Before Pushing Changes, Create Branch Main, Delete Master

Here's how to fix your workflow. NOTE: Before you make this fix, be sure you have committed all changes to your master branch (including any Pull Requests) otherwise those changes will be deleted / closed.

git log --oneline

You'll see a print out of where your HEAD currently points to. Something like this:

dfa590e (HEAD -> master, origin/master, origin/HEAD) Change text
8c46e9e Add Github button

Notice how the HEAD and origin both point to a "master". We'll want to change that by creating a new branch called main like so:

git checkout -b main

After doing this you should see Switched to a new branch 'main'.

Next, do a git log --oneline. You should see output like:

dfa590e (HEAD -> main, origin/master, origin/HEAD, master) Change text
8c46e9e Add Github button

Notice how HEAD now points to main, origin/master, origin/HEAD and master.

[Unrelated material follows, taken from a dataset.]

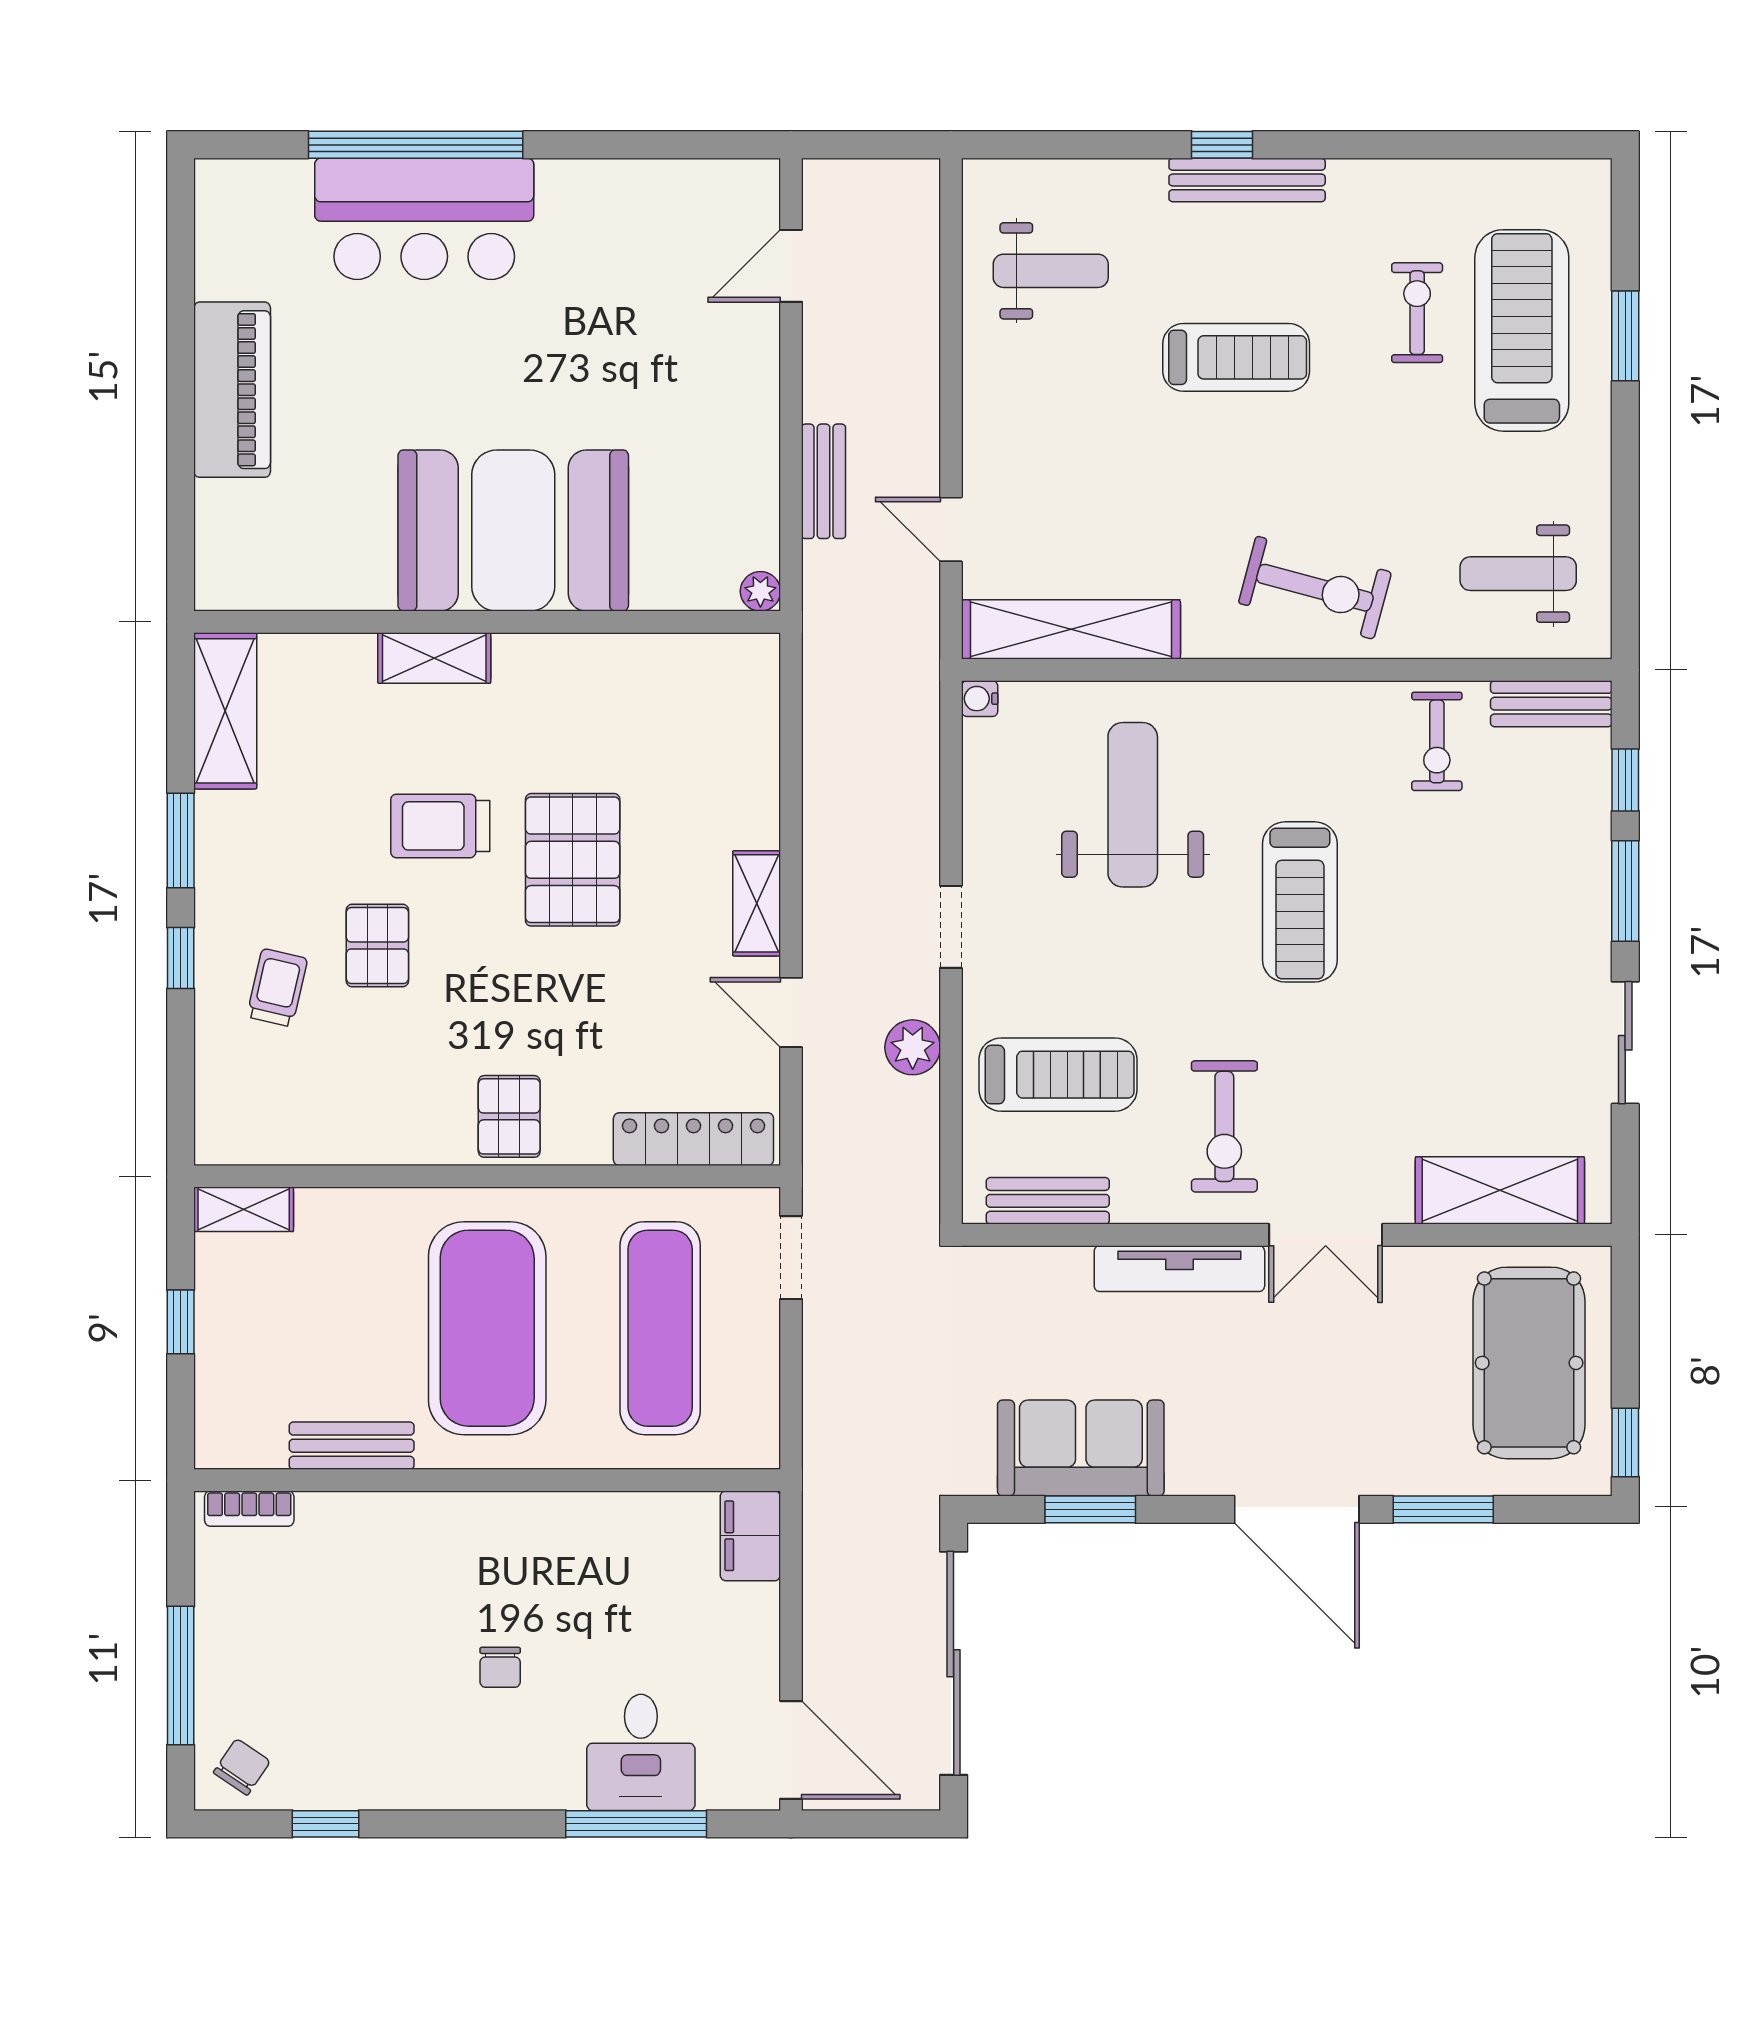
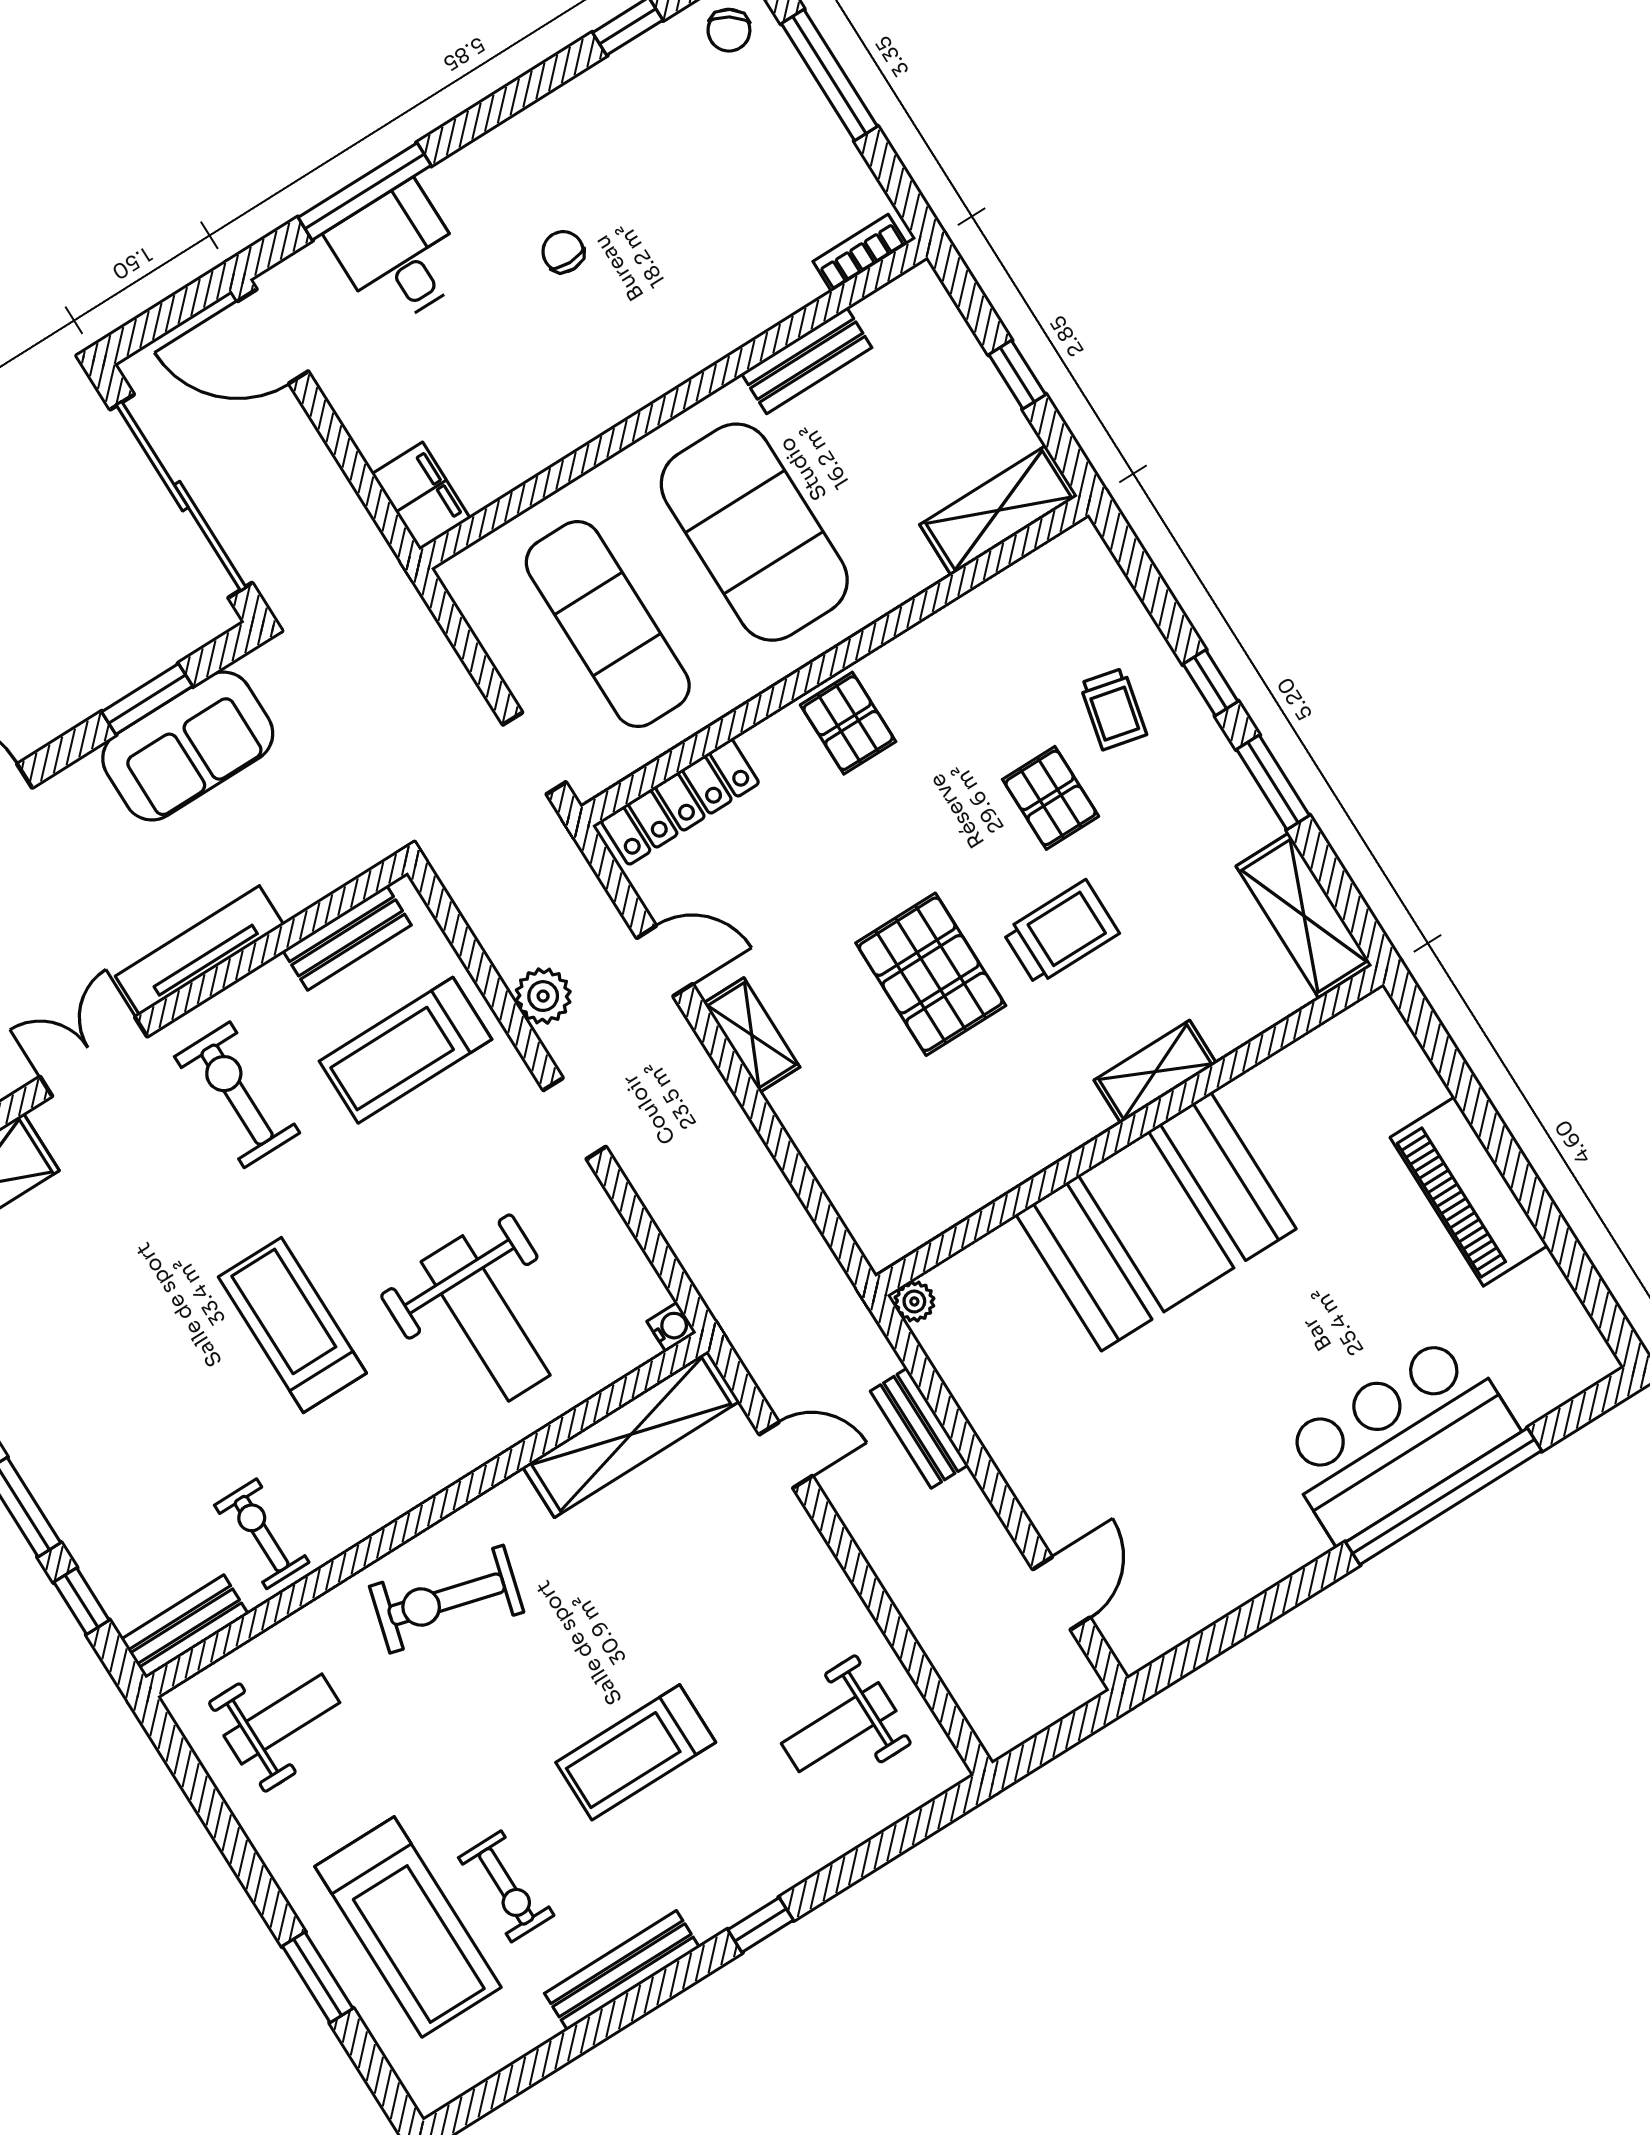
bench: (1247, 180) -> (622, 1970), moved
shelving: (244, 1209) -> (999, 510), width x1.50, depth x1.33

Next, if your project on Github is "defaulting" to master, you'll want to go to the project settings for the repo, by clicking Settings > Branches, and then updating the Default branch from master to main. Doing so will now make main the default page when someone visits your Github repository.

Let's finish up by deleting the master branch locally on our computer:

Note: Be sure you are on the main branch with git branch and check with the command git log --oneline --graph --decorate --all that the origin/master is in a red color, indicating the next push will remove the reference.

Use:

git branch -d :master

The : sign in front of a branch says delete the branch listed remotely.